Briefing
Groundbreaking research confirms that advanced Large Language Models (LLMs) like GPT-5 and Claude Sonnet 4.5 can autonomously discover and exploit both known and zero-day vulnerabilities in live smart contracts. This capability fundamentally shifts the threat landscape, as the low operational cost of AI-driven scanning makes finding and exploiting vulnerabilities economically viable for malicious actors at scale. The study demonstrated AI agents successfully cracking 207 out of 405 historical exploit contracts and independently discovering two completely new, exploitable zero-day flaws in unaudited code.

Context
Prior to this research, the prevailing risk model assumed human expertise was the bottleneck in discovering complex, low-level logic flaws, with most exploits leveraging known patterns like reentrancy or oracle manipulation. The industry’s security posture relied heavily on human-led audits and bug bounties, often failing to address the systemic risk posed by the sheer volume of newly deployed, unaudited contracts. This new vector bypasses the human element, turning the entire surface of deployed code into an immediate, persistent attack surface.

Analysis
The attack vector leverages the LLM’s code comprehension and reasoning capabilities to perform automated symbolic execution and fuzzing, effectively simulating adversarial inputs against the contract’s logic. The AI agent first analyzes the smart contract code for critical functions, then uses its reasoning to construct a multi-step transaction payload that manipulates the contract’s state to achieve an unauthorized outcome, such as infinite token minting or asset draining. This process is highly efficient, costing only $1.22 on average to scan a single contract, which drastically lowers the barrier to entry for sophisticated exploitation.

Parameters
- AI Agent Success Rate → 207/405 (AI agents successfully exploited 207 out of 405 historically hacked contracts).
- Zero-Day Discovery → 2 (Number of completely new, previously unknown vulnerabilities found by AI in new contracts).
- Average Contract Scan Cost → $1.22 (The average API cost to run an AI agent to scan a single smart contract for vulnerabilities).

Outlook
The immediate mitigation requires a fundamental shift in security standards, mandating the integration of AI-powered security analysis tools into the continuous integration and deployment pipeline for all smart contracts.
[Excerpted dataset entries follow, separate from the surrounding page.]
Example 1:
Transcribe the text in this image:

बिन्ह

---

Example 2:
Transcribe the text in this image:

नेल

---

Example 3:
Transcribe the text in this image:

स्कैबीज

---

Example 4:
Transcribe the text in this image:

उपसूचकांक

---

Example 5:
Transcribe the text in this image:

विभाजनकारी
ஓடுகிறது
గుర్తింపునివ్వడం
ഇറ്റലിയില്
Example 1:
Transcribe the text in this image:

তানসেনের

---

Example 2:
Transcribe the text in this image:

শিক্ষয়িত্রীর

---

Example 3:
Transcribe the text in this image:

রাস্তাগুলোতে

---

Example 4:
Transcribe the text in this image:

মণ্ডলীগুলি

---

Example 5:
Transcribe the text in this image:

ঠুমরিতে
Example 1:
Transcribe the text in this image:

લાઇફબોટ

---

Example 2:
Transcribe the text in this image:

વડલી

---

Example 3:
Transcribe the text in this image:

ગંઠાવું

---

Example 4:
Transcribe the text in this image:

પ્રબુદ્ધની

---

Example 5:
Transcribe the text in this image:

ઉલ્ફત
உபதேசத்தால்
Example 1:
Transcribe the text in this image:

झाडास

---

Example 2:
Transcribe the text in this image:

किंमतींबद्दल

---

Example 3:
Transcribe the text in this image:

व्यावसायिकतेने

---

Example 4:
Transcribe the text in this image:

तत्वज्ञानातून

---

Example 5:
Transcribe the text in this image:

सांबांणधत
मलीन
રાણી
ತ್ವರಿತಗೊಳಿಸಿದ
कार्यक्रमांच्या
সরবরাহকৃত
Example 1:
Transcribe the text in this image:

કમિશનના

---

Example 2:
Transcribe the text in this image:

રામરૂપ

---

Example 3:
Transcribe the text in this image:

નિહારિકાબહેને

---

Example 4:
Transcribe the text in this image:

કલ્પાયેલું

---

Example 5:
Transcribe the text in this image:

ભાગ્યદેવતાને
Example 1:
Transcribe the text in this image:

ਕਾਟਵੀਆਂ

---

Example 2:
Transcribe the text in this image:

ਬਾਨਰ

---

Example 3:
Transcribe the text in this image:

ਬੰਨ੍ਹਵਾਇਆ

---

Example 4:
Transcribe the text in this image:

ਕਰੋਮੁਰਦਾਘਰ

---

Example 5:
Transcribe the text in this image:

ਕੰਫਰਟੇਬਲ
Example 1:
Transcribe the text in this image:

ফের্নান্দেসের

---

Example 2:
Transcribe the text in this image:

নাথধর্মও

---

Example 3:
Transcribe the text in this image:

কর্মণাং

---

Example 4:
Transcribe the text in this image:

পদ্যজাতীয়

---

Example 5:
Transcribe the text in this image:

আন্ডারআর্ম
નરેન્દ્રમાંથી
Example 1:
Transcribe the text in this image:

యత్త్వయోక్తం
The second-order effect is a massive increase in contagion risk, as the same vulnerability class can be quickly identified across all forks and similar protocols. This incident will establish a new auditing baseline where formal verification and adversarial AI testing are no longer optional, but essential to achieving protocol resilience against automated threats.

Verdict
The demonstrated capability of autonomous AI exploitation marks the end of security through obscurity for smart contracts, demanding an immediate and systemic pivot toward AI-augmented defense.